A 33-year-old woman presents to the emergency department with rapid onset confusion, severe abdominal pain and vomiting over the last 1 hour. A collateral history from her partner reveals that she has been having unusual salt cravings and light-headedness upon standing over the past 2 months, but had put this down to her recent increased stress from work. Past medical history is significant for Graves’ disease, which is well-controlled on carbimazole. Vital signs are temperature 38.0° C (100.4° F), blood pressure 80/59 mmHg, pulse 92 beats/min, and respirations 18/min. On physical examination, the patient has a capillary refill time of 4 seconds and dry mucous membranes. A generalized bronze skin tan is also noted. Pertinent laboratory studies include the following:
- Sodium - 128 mmol/L
- Potassium - 6.0 mmol/L
- Glucose - 3.1 mmol/L
Intravenous access is obtained, and the patient is transferred to intensive care unit (ICU).
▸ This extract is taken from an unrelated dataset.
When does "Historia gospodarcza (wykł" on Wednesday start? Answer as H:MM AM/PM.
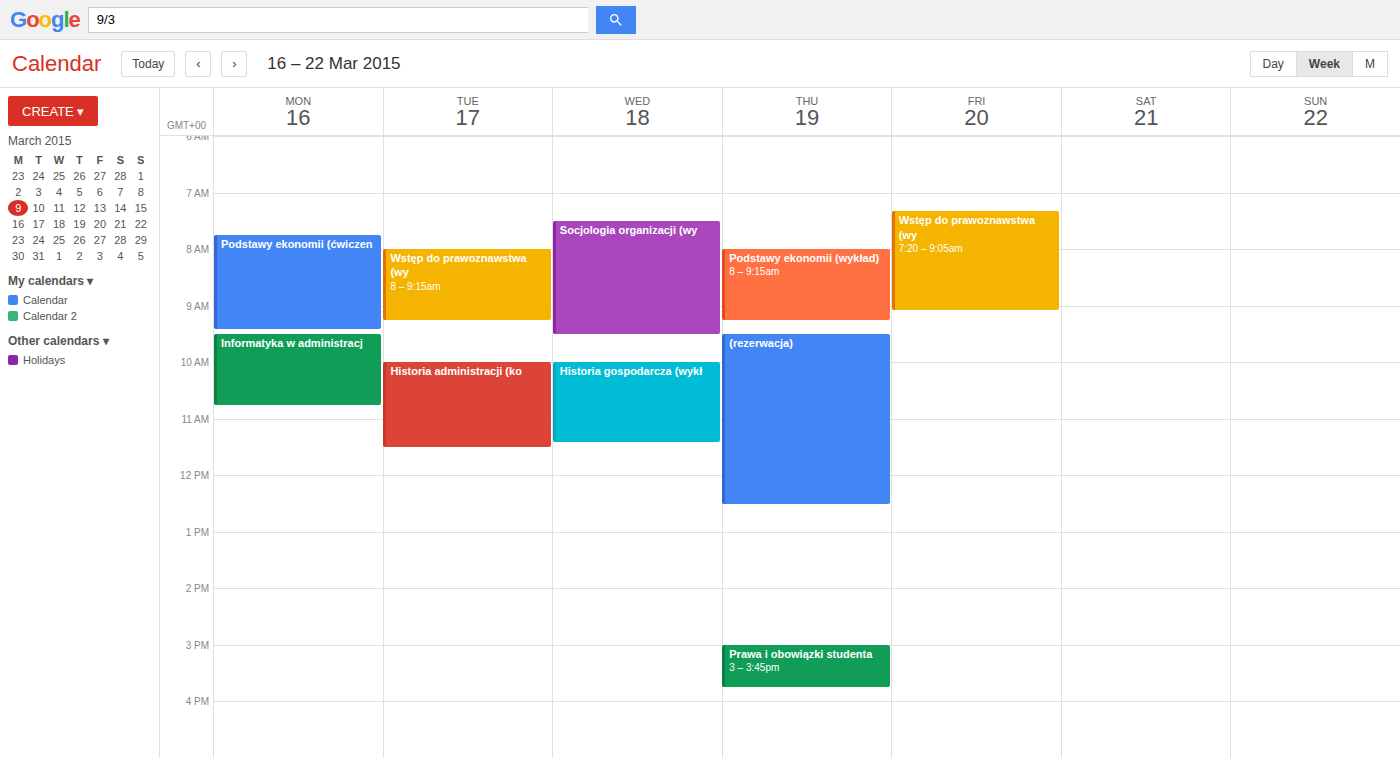
10:00 AMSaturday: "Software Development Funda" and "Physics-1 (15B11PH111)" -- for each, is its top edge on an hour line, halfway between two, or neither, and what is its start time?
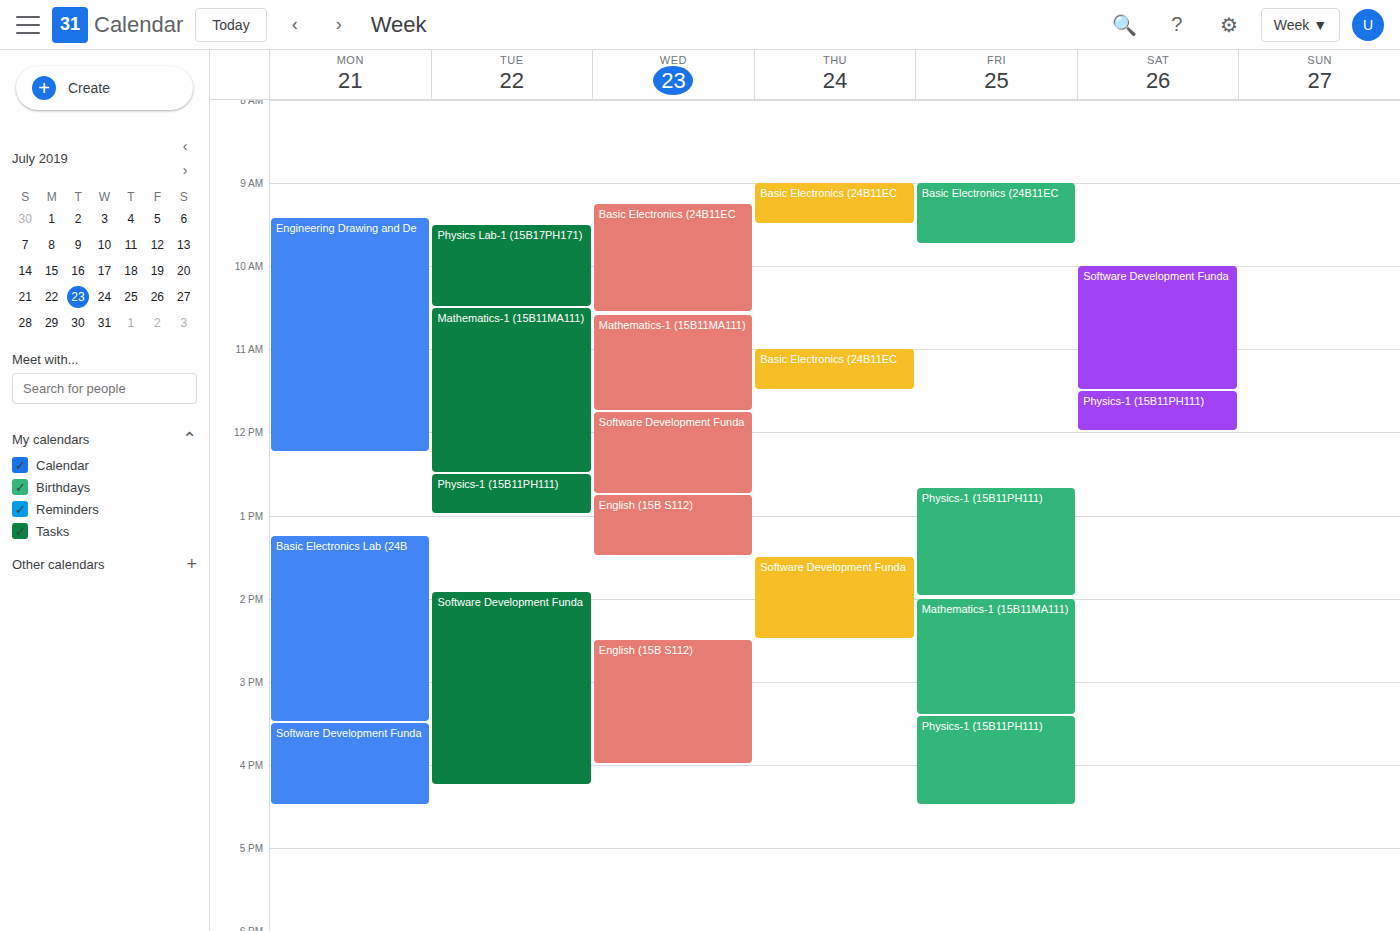
"Software Development Funda": 10:00 AM, exactly on the 10 AM line. "Physics-1 (15B11PH111)": 11:30 AM, halfway between the 11 AM and 12 PM lines.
Which of the following is the definitive therapy for this patient?
- A) Intravenous 0.9% sodium chloride
- B) Intravenous 5% dextrose
- C) Intravenous hydrocortisone
- D) Intravenous insulin
- E) Intravenous norepinephrine
C) Intravenous hydrocortisone
This patient is experiencing an acute adrenal crisis on a background of previously undiagnosed Addison disease. As it is a life-threatening medical emergency caused by severe glucocorticoid deficiency, the definitive therapy is rapid administration of glucocorticoids. Hydrocortisone has both mineralocorticoid and glucocorticoid activity, making it the preferred glucocorticoid for treating adrenal insufficiency. If hydrocortisone is unavailable, alternatives include prednisolone, prednisone, or dexamethasone.
Fluid resuscitation with IV sodium chloride 0.9% is also essential in the management of an acute adrenal crisis as patients present hyponatremic and dehydrated but will not reverse the underlying cause of their hyponatremia. Hypotonic saline should not be used because used because it can worsen hyponatremia.
IV 5% dextrose will help with the patient’s hypoglycemia but will not reverse the underlying cause of their hypoglycemia.
Hyperkalemia can be reversed with insulin, but this will not treat the underlying cause of the hyperkalemia.
Vasopressors such as norepinephrine are not a typical part of the management of acute adrenal crisis.
Key Learning Point
Fluids and glucocorticoid replacement are the mainstays of treatment for an acute adrenal crisis. Glucocorticoid administration is the only definitive therapy for this condition as it targets its underlying pathophysiology.